Good leadership is not as arresting as great leadership. When good rules the day, it’s not so noticeable, as things are transpiring as they should. Great is dramatic, whereas good is the blended background, a values-based screen upon which great deeds unfold. This accounts for why the force of great often overshadows the direction of good.
The tug between great and good leadership is one of perpetual and dynamic coexistence. There is great — a force that is often inexplicable, occasionally irrational, and, importantly, intermittently ungovernable. Then there is good — a direction that is north-star true, providing the point of values of mutual benefit. The former moves, the latter aspires. The figure below illustrates the relationship.
At the top right, great and good — force and direction — are paired but not necessarily alloyed. That’s as it should be. The tension between them galvanizes will and commitment, tacks recurring debate about what great and good mean, and gives rise to a critical and creative climate that fuels progress. This is where people want to be. It’s an enviable place in which to reside, as it combines productive and constructive energy. The waters here are favorable to astute navigation. This is the realm of a vital leader, with all the healthy energy vitality denotes.
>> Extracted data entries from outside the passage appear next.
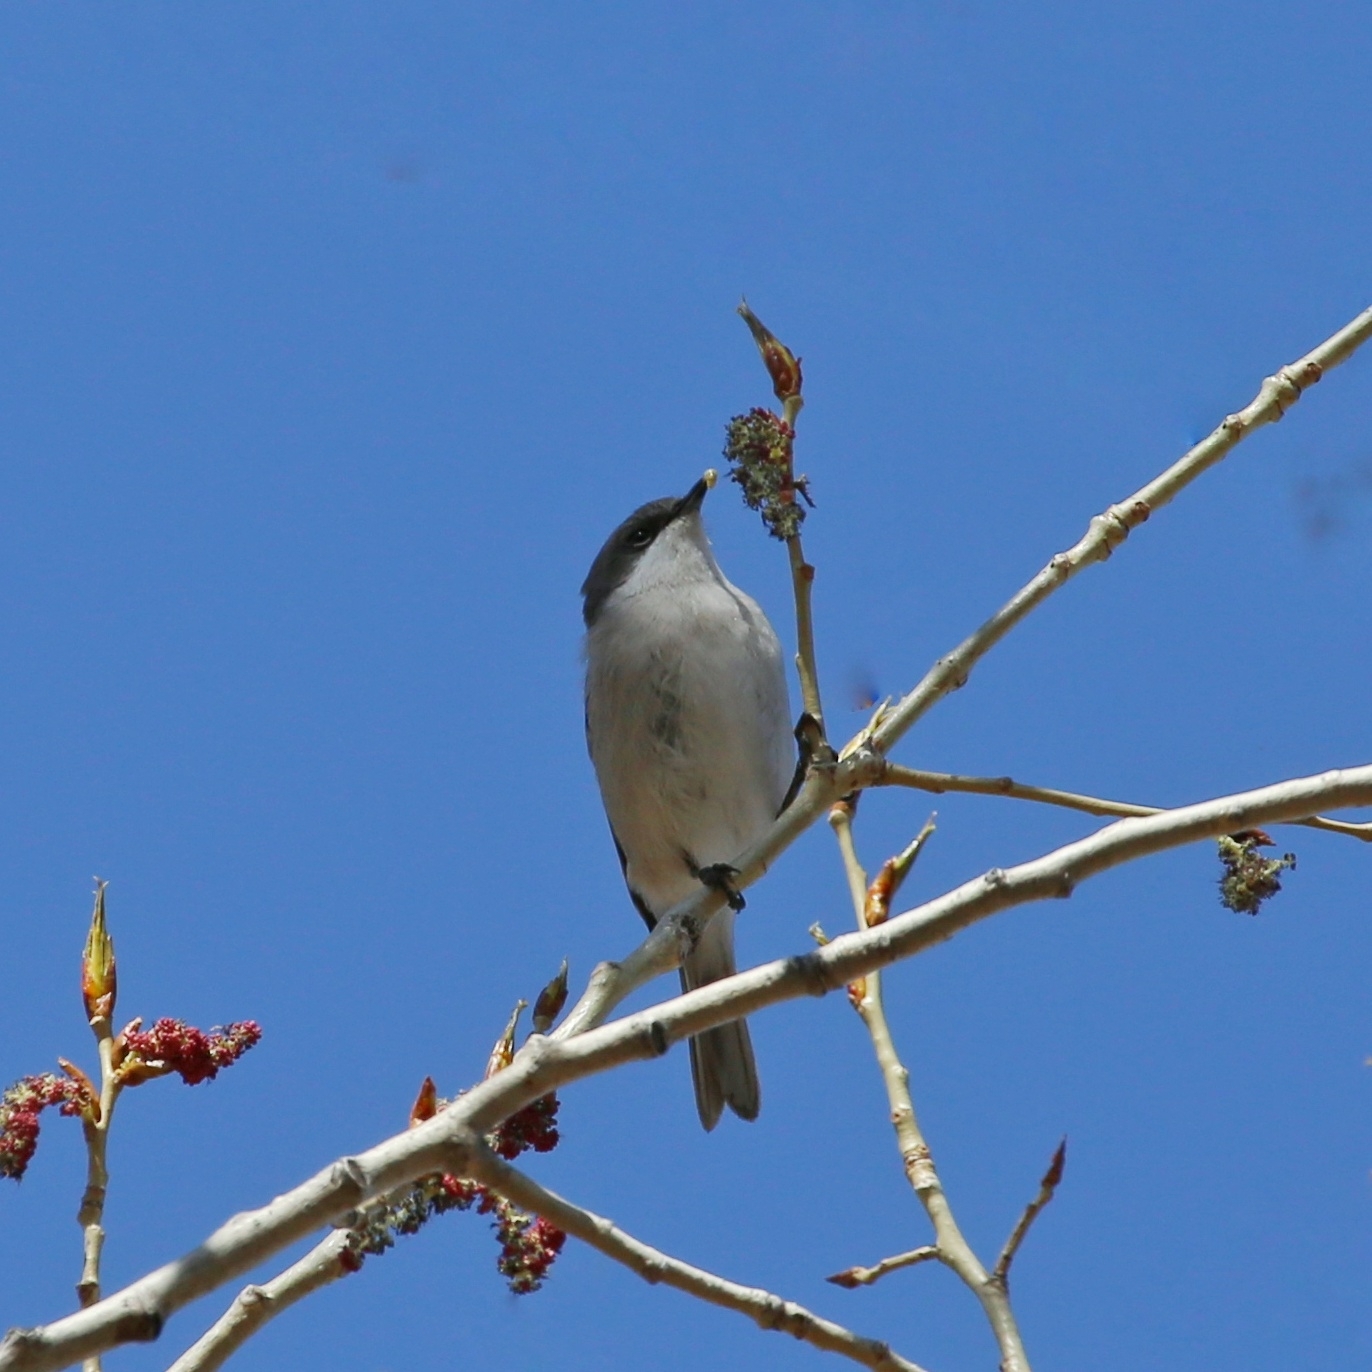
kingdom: Animalia
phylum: Chordata
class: Aves
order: Passeriformes
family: Sylviidae
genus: Sylvia
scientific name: Sylvia curruca
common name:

At the top left, not-great leadership combines with good leadership. Although all good intentions exist, the power to implement them is lacking, which creates a pleasant enough place to work, but one bereft of the vitality necessary to advance personal, social, or organizational goals. The values are spot-on, but there is no forward motion. Ethical rectitude is comforting, but if stalled, it means little. Inhabitants of this quadrant dwell in a kind of stagnation. Everyone’s happy and honorable, but nothing gets done. A leader here could be described as amiable. Friendly and pleasant to be sure, but not necessarily animating.
If the top left quadrant is stagnant, the one below it is a cesspool. Both great and good are absent. The lack of force and direction withers the will and erodes the optimism of even the most stouthearted. There’s no potency or point. There is none of the energy necessary to compel collective movement to an end goal. No value can be attached to a nonexistent objective. This quadrant has no direction whatsoever. Unfortunately, this describes all too many organizations — listless and fetid. There’s just one moniker for this leader: vacant.
The confluence of great and not-good leadership in the bottom right quadrant is frighteningly explosive. It could combust at any minute. The sweeping force of great has no countervailing direction for good. It’s an environment of excitable, concentrated participation coupled with dubiously defined purpose. The force is mighty, but the direction unprincipled. Treacherous shoals abound in these waters. Without good leadership to hold great leadership accountable, there’s no telling what can happen. Maleficent, meaning capable of causing harm, describes this type of leader.
It’s natural to think of leadership as running from one end to the other. To do so, though, is to mistake what great and good leadership are. They’re fundamentally different. Separating them, thus upending the ever-convenient continuum, seems counterintuitive. But it’s absolutely necessary for understanding the very elements that explain leadership’s operation and impact. Great can be vital but destructive; good can be compassionate but impotent. The coexistence of the two is the best hope for leadership — without good we should fear. Organizations must circumnavigate the universally countervailing relationship between force and direction, lest they run aground, adrift, or worse.